I would appreciate any advice from people who are familiar with the differences between those solutions and what are the pros and cons, and when do you recommend to use each.
I've been doing A LOT of reading on the available options. I also got my hands on High Performance MySQL 2nd edition, which I highly recommend.
This is what I've managed to piece together:
Clustering in the general sense is distributing load across many servers that appear to an outside application as one server.
MySQL NDB Cluster is a distributed, in-memory, shared-nothing storage engine with synchronous replication and automatic data partioning (excuse me I borrow literally from the High Performance book, but they put it very nicely there). It can be a high performance solution for some applications, but web application generally do not work well on it.
The major problem is that beyond very simple queries (that touch only one table), the cluster will generally have to search for data on several nodes, allowing network latency to creep in and significantly slow down completion time for queries. Since the application treats the cluster as one computer, it can't tell it which node to fetch the data from.
In addition, the in-memory requirement is not workable for many large databases.
This is another clustering solution for MySQL, that acts as a middleware on top of the MySQL server. It offers synchronous replication, load balancing and failover. It also ensures that requests always get the data from the latest copy, automatically choosing a node that has the fresh data.
I've read some good things on it, and overall it sounds pretty promising.
Federation is similar to clustering, so I tugged it here as well. MySQL offers federation via the federated storage engine. Similar to the NDB cluster solution, it works well with simple queries only - but even worse the the cluster for complicated ones (since network latency is much higher).
MySQL has the built in capacity to create replications of a database on different servers. This can be used for many things - splitting the load between servers, hot backups, creating test servers and failover.
The basic setup of replication involves one master server handling mostly writes and one or more slaves handling reads only. A more advanced variation is that of the master-master configuration, which allows to scale writes as well by having several servers writing at the same time.
Each configuration has its pros and cons, but one problem they all share is replication lag - since MySQL replication is asynchronous, not all nodes have the freshest data at all time. This requires the application to be aware of the replication and incorporate replication-aware queries to work as expected. For some applications this might not be a problem, but if you always need the freshest data things get somewhat complicated.
Replication requires some load balancing to split the load between the nodes. This can be as simple as some modifications to the application code, or using dedicated software and hardware solutions.
Sharding is commonly used approach to scale database solutions. You split the data into smaller shards and spread them around different server nodes. This requires the application to be aware of the modification to the data storage to work efficiently, as it needs to know where to find the information it needs.
There are abstraction frameworks available to help deal with data sharding, such as Hibernate Shards, an extension to the Hibernate ORM (which unfortunately is in Java. I'm using PHP). HiveDB is another such solution which also supports shard rebalancing.

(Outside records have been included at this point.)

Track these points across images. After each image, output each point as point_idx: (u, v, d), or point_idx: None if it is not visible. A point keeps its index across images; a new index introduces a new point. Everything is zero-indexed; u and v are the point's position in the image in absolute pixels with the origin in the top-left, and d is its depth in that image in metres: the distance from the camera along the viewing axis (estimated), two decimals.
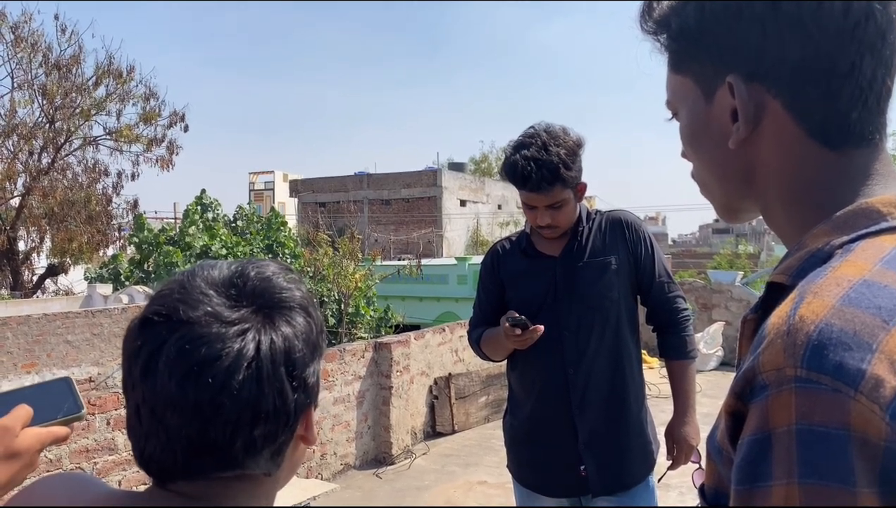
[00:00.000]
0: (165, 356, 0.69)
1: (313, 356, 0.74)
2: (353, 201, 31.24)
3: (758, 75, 0.66)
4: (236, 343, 0.68)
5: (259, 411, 0.69)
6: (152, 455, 0.71)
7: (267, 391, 0.69)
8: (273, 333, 0.71)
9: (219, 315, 0.70)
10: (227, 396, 0.67)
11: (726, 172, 0.73)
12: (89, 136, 18.37)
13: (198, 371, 0.68)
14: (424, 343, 6.78)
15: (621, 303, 2.20)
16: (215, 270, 0.76)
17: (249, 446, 0.70)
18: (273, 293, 0.74)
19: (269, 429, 0.70)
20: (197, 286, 0.73)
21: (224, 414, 0.68)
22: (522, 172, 2.05)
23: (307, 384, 0.73)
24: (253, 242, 17.02)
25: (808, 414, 0.51)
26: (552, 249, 2.23)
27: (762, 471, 0.53)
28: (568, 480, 2.19)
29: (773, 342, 0.55)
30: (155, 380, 0.69)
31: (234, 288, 0.73)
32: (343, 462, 5.86)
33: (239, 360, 0.68)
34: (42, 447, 0.91)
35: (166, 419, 0.69)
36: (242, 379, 0.68)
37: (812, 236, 0.66)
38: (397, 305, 16.86)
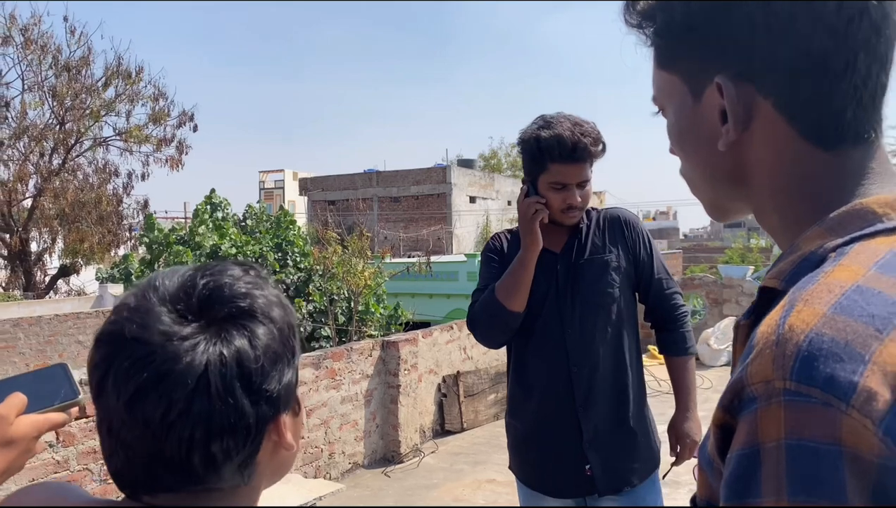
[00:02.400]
0: (113, 376, 0.68)
1: (275, 365, 0.71)
2: (362, 199, 31.27)
3: (748, 75, 0.63)
4: (183, 361, 0.66)
5: (212, 427, 0.67)
6: (118, 470, 0.71)
7: (219, 408, 0.66)
8: (223, 347, 0.68)
9: (166, 332, 0.68)
10: (175, 415, 0.66)
11: (715, 173, 0.70)
12: (99, 137, 18.48)
13: (144, 391, 0.66)
14: (432, 341, 6.77)
15: (622, 300, 2.18)
16: (168, 280, 0.73)
17: (208, 462, 0.68)
18: (224, 303, 0.71)
19: (228, 444, 0.68)
20: (147, 302, 0.71)
21: (175, 432, 0.66)
22: (571, 140, 2.04)
23: (270, 394, 0.70)
24: (262, 240, 17.06)
25: (798, 429, 0.49)
26: (553, 244, 2.20)
27: (751, 488, 0.51)
28: (573, 480, 2.16)
29: (762, 353, 0.53)
30: (107, 399, 0.68)
31: (180, 302, 0.70)
32: (351, 460, 5.85)
33: (185, 378, 0.66)
34: (39, 433, 0.91)
35: (122, 436, 0.68)
36: (190, 397, 0.66)
37: (806, 238, 0.63)
38: (407, 302, 16.87)
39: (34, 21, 17.16)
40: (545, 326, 2.18)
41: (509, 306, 2.13)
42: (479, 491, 5.36)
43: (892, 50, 0.63)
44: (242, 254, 16.30)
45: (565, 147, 2.05)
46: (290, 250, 17.12)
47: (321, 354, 5.66)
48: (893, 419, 0.47)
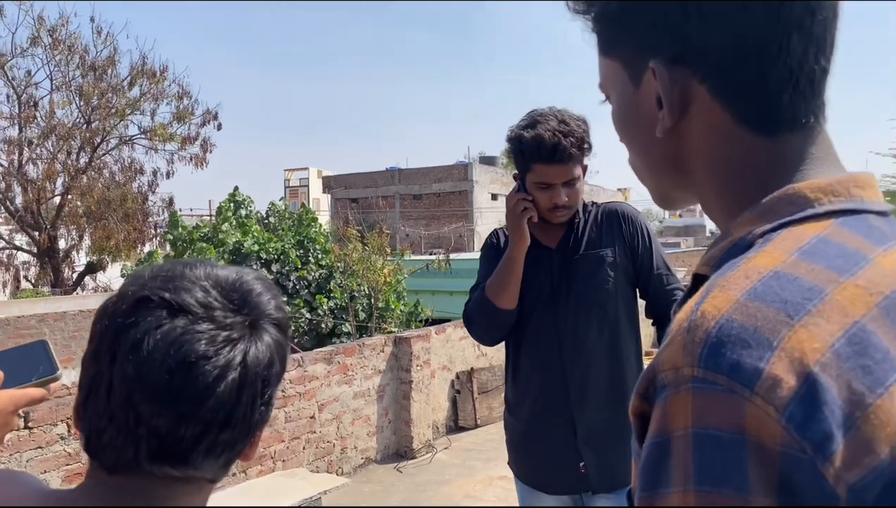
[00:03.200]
0: (161, 339, 0.67)
1: (279, 377, 0.76)
2: (382, 197, 31.37)
3: (682, 59, 0.62)
4: (229, 347, 0.69)
5: (230, 417, 0.70)
6: (109, 443, 0.69)
7: (243, 401, 0.70)
8: (261, 346, 0.72)
9: (219, 317, 0.71)
10: (209, 396, 0.68)
11: (656, 160, 0.70)
12: (125, 135, 18.73)
13: (190, 364, 0.67)
14: (445, 338, 6.78)
15: (619, 296, 2.15)
16: (219, 269, 0.76)
17: (211, 449, 0.70)
18: (265, 308, 0.75)
19: (233, 437, 0.71)
20: (201, 281, 0.73)
21: (201, 413, 0.68)
22: (550, 142, 2.02)
23: (271, 401, 0.75)
24: (284, 238, 17.20)
25: (704, 417, 0.48)
26: (549, 240, 2.19)
27: (662, 477, 0.50)
28: (568, 477, 2.15)
29: (674, 340, 0.52)
30: (141, 362, 0.67)
31: (235, 293, 0.74)
32: (364, 456, 5.88)
33: (230, 364, 0.69)
34: (16, 408, 0.92)
35: (140, 404, 0.67)
36: (227, 384, 0.68)
37: (737, 224, 0.62)
38: (427, 299, 16.86)
39: (62, 22, 17.46)
40: (539, 322, 2.16)
41: (499, 303, 2.13)
42: (491, 488, 5.35)
43: (829, 33, 0.61)
44: (265, 251, 16.44)
45: (545, 149, 2.04)
46: (312, 248, 17.22)
47: (333, 349, 5.70)
48: (797, 406, 0.46)
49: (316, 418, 5.44)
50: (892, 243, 0.58)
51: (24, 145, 17.34)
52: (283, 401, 5.15)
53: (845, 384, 0.47)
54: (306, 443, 5.36)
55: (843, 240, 0.56)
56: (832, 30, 0.61)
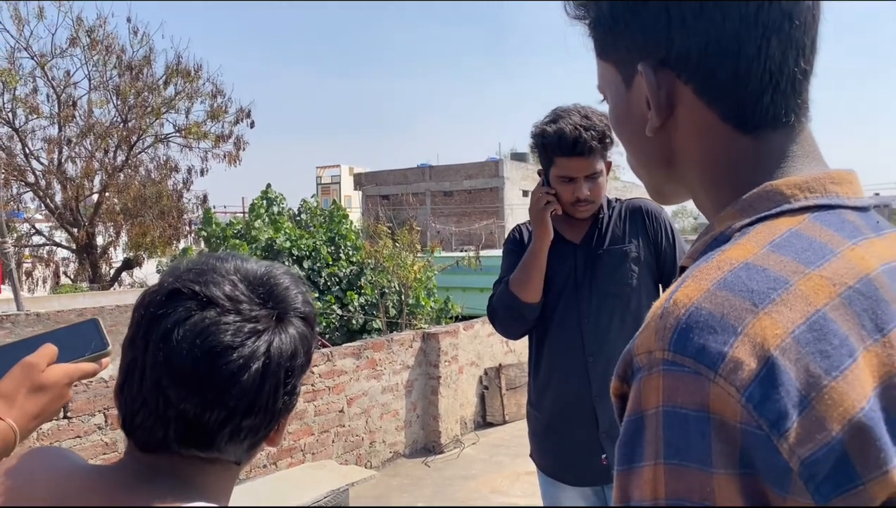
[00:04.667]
0: (189, 329, 0.73)
1: (304, 368, 0.80)
2: (413, 194, 31.44)
3: (667, 62, 0.66)
4: (253, 338, 0.74)
5: (253, 405, 0.74)
6: (142, 423, 0.75)
7: (266, 389, 0.74)
8: (283, 340, 0.76)
9: (245, 309, 0.75)
10: (233, 384, 0.72)
11: (649, 159, 0.74)
12: (160, 133, 19.07)
13: (215, 354, 0.72)
14: (474, 334, 6.80)
15: (641, 291, 2.17)
16: (248, 264, 0.81)
17: (234, 434, 0.75)
18: (291, 302, 0.79)
19: (256, 423, 0.75)
20: (230, 275, 0.78)
21: (225, 400, 0.73)
22: (570, 135, 2.06)
23: (295, 390, 0.79)
24: (316, 235, 17.36)
25: (673, 396, 0.52)
26: (573, 235, 2.22)
27: (637, 453, 0.54)
28: (590, 469, 2.17)
29: (649, 325, 0.56)
30: (171, 350, 0.73)
31: (263, 287, 0.78)
32: (392, 450, 5.94)
33: (254, 354, 0.73)
34: (70, 380, 0.97)
35: (169, 389, 0.73)
36: (251, 373, 0.73)
37: (719, 219, 0.66)
38: (458, 296, 16.86)
39: (100, 23, 17.85)
40: (563, 316, 2.19)
41: (523, 297, 2.16)
42: (518, 483, 5.37)
43: (809, 36, 0.64)
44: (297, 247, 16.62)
45: (566, 142, 2.07)
46: (343, 244, 17.35)
47: (362, 344, 5.76)
48: (757, 387, 0.50)
49: (345, 412, 5.52)
50: (864, 237, 0.61)
51: (63, 144, 17.78)
52: (313, 395, 5.23)
53: (803, 367, 0.51)
54: (335, 436, 5.44)
55: (813, 234, 0.59)
56: (812, 33, 0.64)
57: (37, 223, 20.01)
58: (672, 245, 2.21)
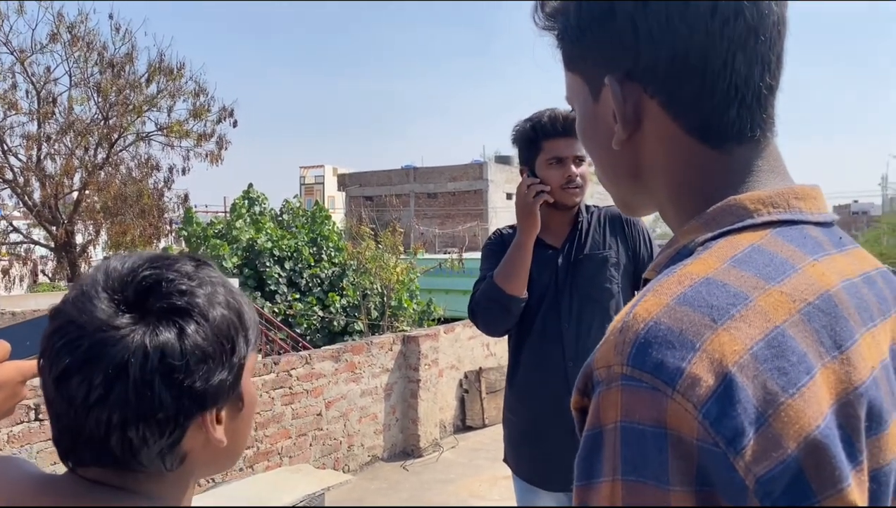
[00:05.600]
0: (49, 351, 0.73)
1: (203, 363, 0.73)
2: (396, 195, 31.40)
3: (634, 75, 0.66)
4: (109, 349, 0.70)
5: (128, 414, 0.70)
6: (55, 438, 0.76)
7: (136, 397, 0.70)
8: (149, 341, 0.71)
9: (100, 321, 0.72)
10: (95, 398, 0.70)
11: (616, 171, 0.73)
12: (142, 131, 18.86)
13: (70, 372, 0.71)
14: (454, 337, 6.79)
15: (621, 296, 2.18)
16: (120, 265, 0.77)
17: (124, 445, 0.71)
18: (160, 298, 0.74)
19: (144, 432, 0.71)
20: (93, 286, 0.75)
21: (94, 414, 0.70)
22: (550, 117, 2.13)
23: (194, 391, 0.73)
24: (298, 235, 17.28)
25: (631, 412, 0.52)
26: (554, 239, 2.23)
27: (595, 468, 0.54)
28: (566, 474, 2.16)
29: (608, 340, 0.56)
30: (44, 373, 0.74)
31: (120, 292, 0.74)
32: (370, 453, 5.91)
33: (107, 365, 0.70)
34: (24, 378, 0.95)
35: (54, 408, 0.74)
36: (110, 384, 0.70)
37: (682, 232, 0.66)
38: (440, 298, 16.87)
39: (81, 19, 17.63)
40: (543, 320, 2.20)
41: (508, 289, 2.15)
42: (496, 487, 5.36)
43: (775, 52, 0.64)
44: (278, 248, 16.52)
45: (556, 121, 2.14)
46: (325, 245, 17.29)
47: (341, 347, 5.73)
48: (714, 404, 0.49)
49: (323, 415, 5.48)
50: (825, 253, 0.61)
51: (42, 141, 17.56)
52: (291, 398, 5.19)
53: (761, 384, 0.50)
54: (313, 440, 5.40)
55: (775, 249, 0.59)
56: (777, 49, 0.64)
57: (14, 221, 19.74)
58: (650, 252, 2.24)
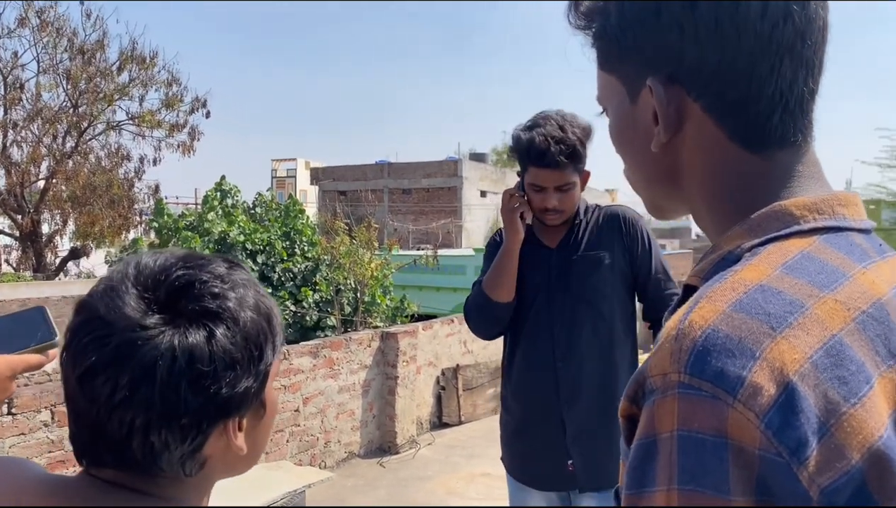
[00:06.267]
0: (74, 346, 0.70)
1: (230, 370, 0.71)
2: (371, 190, 31.28)
3: (678, 78, 0.65)
4: (137, 349, 0.68)
5: (152, 417, 0.68)
6: (73, 436, 0.73)
7: (162, 401, 0.68)
8: (178, 343, 0.69)
9: (129, 318, 0.69)
10: (119, 398, 0.68)
11: (651, 174, 0.73)
12: (112, 120, 18.53)
13: (95, 370, 0.68)
14: (433, 334, 6.79)
15: (614, 298, 2.18)
16: (152, 262, 0.75)
17: (146, 449, 0.69)
18: (192, 300, 0.72)
19: (167, 437, 0.69)
20: (123, 282, 0.72)
21: (117, 415, 0.68)
22: (539, 147, 2.06)
23: (219, 397, 0.71)
24: (271, 229, 17.12)
25: (689, 420, 0.51)
26: (550, 239, 2.23)
27: (648, 476, 0.53)
28: (556, 474, 2.18)
29: (663, 347, 0.55)
30: (67, 367, 0.71)
31: (151, 290, 0.72)
32: (347, 450, 5.89)
33: (134, 366, 0.68)
34: (13, 373, 0.93)
35: (74, 405, 0.72)
36: (136, 385, 0.67)
37: (727, 238, 0.65)
38: (414, 294, 16.85)
39: (50, 4, 17.25)
40: (535, 320, 2.20)
41: (494, 296, 2.18)
42: (473, 485, 5.38)
43: (818, 56, 0.64)
44: (251, 241, 16.35)
45: (535, 152, 2.08)
46: (299, 239, 17.14)
47: (319, 343, 5.69)
48: (776, 413, 0.49)
49: (300, 411, 5.44)
50: (872, 260, 0.61)
51: (8, 128, 17.14)
52: None
53: (822, 394, 0.50)
54: (290, 436, 5.36)
55: (825, 257, 0.59)
56: (820, 53, 0.65)
57: None
58: (648, 253, 2.22)
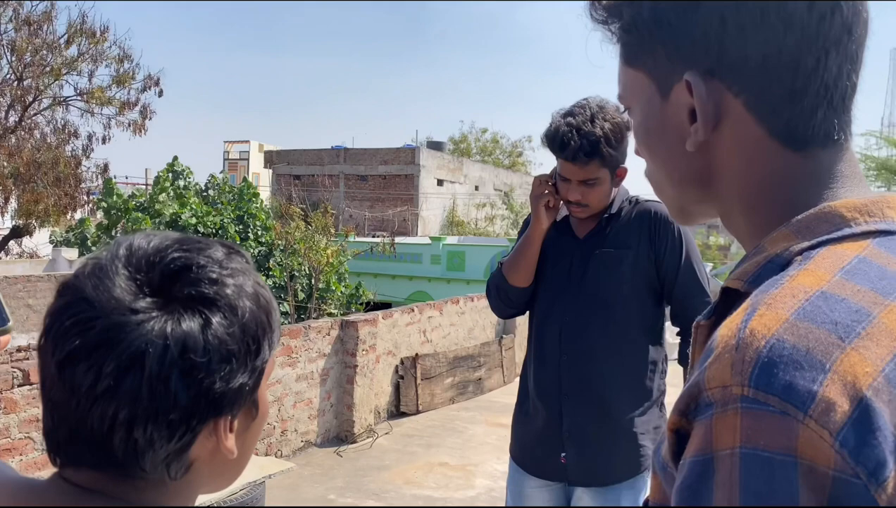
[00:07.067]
0: (55, 331, 0.64)
1: (226, 363, 0.65)
2: (328, 176, 30.94)
3: (718, 72, 0.62)
4: (124, 334, 0.62)
5: (137, 410, 0.62)
6: (48, 431, 0.67)
7: (149, 393, 0.62)
8: (171, 330, 0.63)
9: (118, 300, 0.63)
10: (102, 388, 0.61)
11: (682, 175, 0.69)
12: (59, 96, 17.88)
13: (77, 356, 0.62)
14: (392, 323, 6.74)
15: (632, 299, 2.10)
16: (145, 243, 0.68)
17: (128, 446, 0.63)
18: (187, 284, 0.65)
19: (152, 433, 0.63)
20: (113, 262, 0.66)
21: (99, 406, 0.62)
22: (562, 138, 1.99)
23: (212, 393, 0.64)
24: (224, 212, 16.80)
25: (754, 437, 0.48)
26: (581, 230, 2.17)
27: (703, 495, 0.49)
28: (549, 464, 2.17)
29: (721, 357, 0.51)
30: (46, 353, 0.65)
31: (144, 272, 0.65)
32: (304, 439, 5.82)
33: (121, 353, 0.61)
34: None
35: (52, 395, 0.65)
36: (122, 374, 0.61)
37: (771, 239, 0.62)
38: (369, 282, 16.79)
39: None
40: (550, 309, 2.18)
41: (510, 280, 2.19)
42: (431, 474, 5.37)
43: (862, 50, 0.62)
44: (203, 224, 16.02)
45: (558, 143, 2.01)
46: (252, 224, 16.87)
47: None
48: (851, 431, 0.46)
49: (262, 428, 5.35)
50: None
51: None
52: None
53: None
54: None
55: (882, 262, 0.56)
56: (863, 48, 0.62)
57: None
58: (678, 255, 2.10)
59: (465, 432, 6.42)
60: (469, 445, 6.06)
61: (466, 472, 5.44)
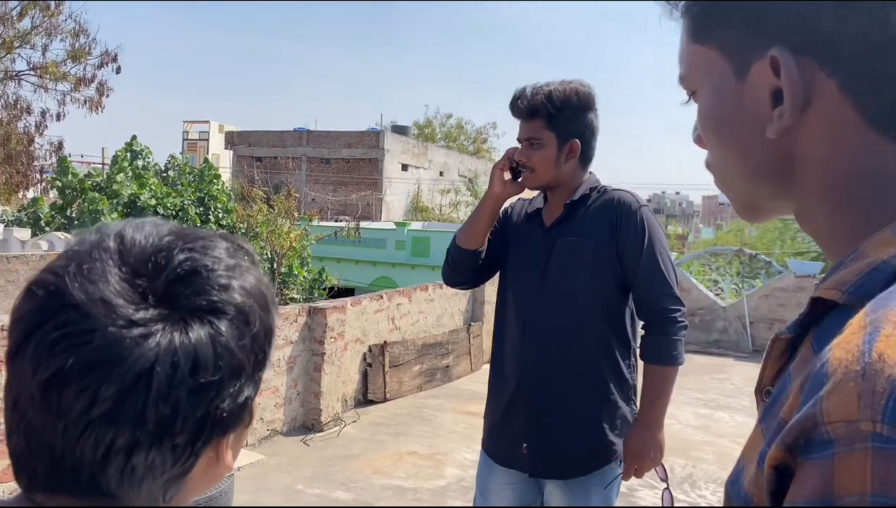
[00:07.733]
0: (36, 342, 0.54)
1: (235, 379, 0.58)
2: (291, 158, 30.46)
3: (809, 48, 0.54)
4: (126, 351, 0.53)
5: (140, 437, 0.54)
6: (16, 453, 0.57)
7: (154, 416, 0.54)
8: (180, 346, 0.54)
9: (116, 309, 0.54)
10: (98, 413, 0.52)
11: (759, 166, 0.61)
12: (11, 70, 17.26)
13: (67, 376, 0.52)
14: (361, 310, 6.64)
15: (595, 290, 2.05)
16: (140, 237, 0.59)
17: (124, 474, 0.55)
18: (198, 293, 0.57)
19: (154, 460, 0.55)
20: (105, 259, 0.56)
21: (94, 434, 0.53)
22: (515, 96, 2.09)
23: (220, 413, 0.57)
24: (184, 193, 16.42)
25: (889, 482, 0.40)
26: (549, 218, 2.15)
27: None
28: (512, 454, 2.15)
29: (843, 386, 0.43)
30: (22, 366, 0.54)
31: (145, 276, 0.56)
32: (270, 427, 5.70)
33: (122, 373, 0.53)
34: None
35: (29, 417, 0.54)
36: (122, 397, 0.53)
37: (873, 243, 0.53)
38: (333, 267, 16.63)
39: None
40: (514, 298, 2.17)
41: (459, 240, 2.21)
42: (401, 464, 5.31)
43: None
44: (163, 206, 15.65)
45: (511, 103, 2.11)
46: (214, 206, 16.55)
47: None
48: None
49: None
50: None
51: None
52: None
53: None
54: None
55: None
56: None
57: None
58: (640, 245, 2.03)
59: (434, 420, 6.37)
60: (438, 433, 6.01)
61: (436, 461, 5.39)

Sphinx is a full-text search engine, that can be used for far more than test searches. For many queries it is much faster than MySQL (especially for grouping and sorting), and can query remote systems in parallel and aggregate the results - which make it very useful in use with sharding.
In general sphinx should be used with other scaling solutions to get more of the available hardware and infrastructure. The downside is that again you need the application code to be aware of sphinx to use it wisely.
Scaling solutions differ depending on the needs of the application that needs it. For us and for most web-applications, I believe that replication (probably multi-master) is the way to go with a load balancer distributing the load. Sharding of specific problem areas (huge tables) is also a must for being able to scale horizontally.
I'm also going to give a shot to Continuent Sequoia and see if it can really do what it promises to since it will involve the least amount of changes to application code.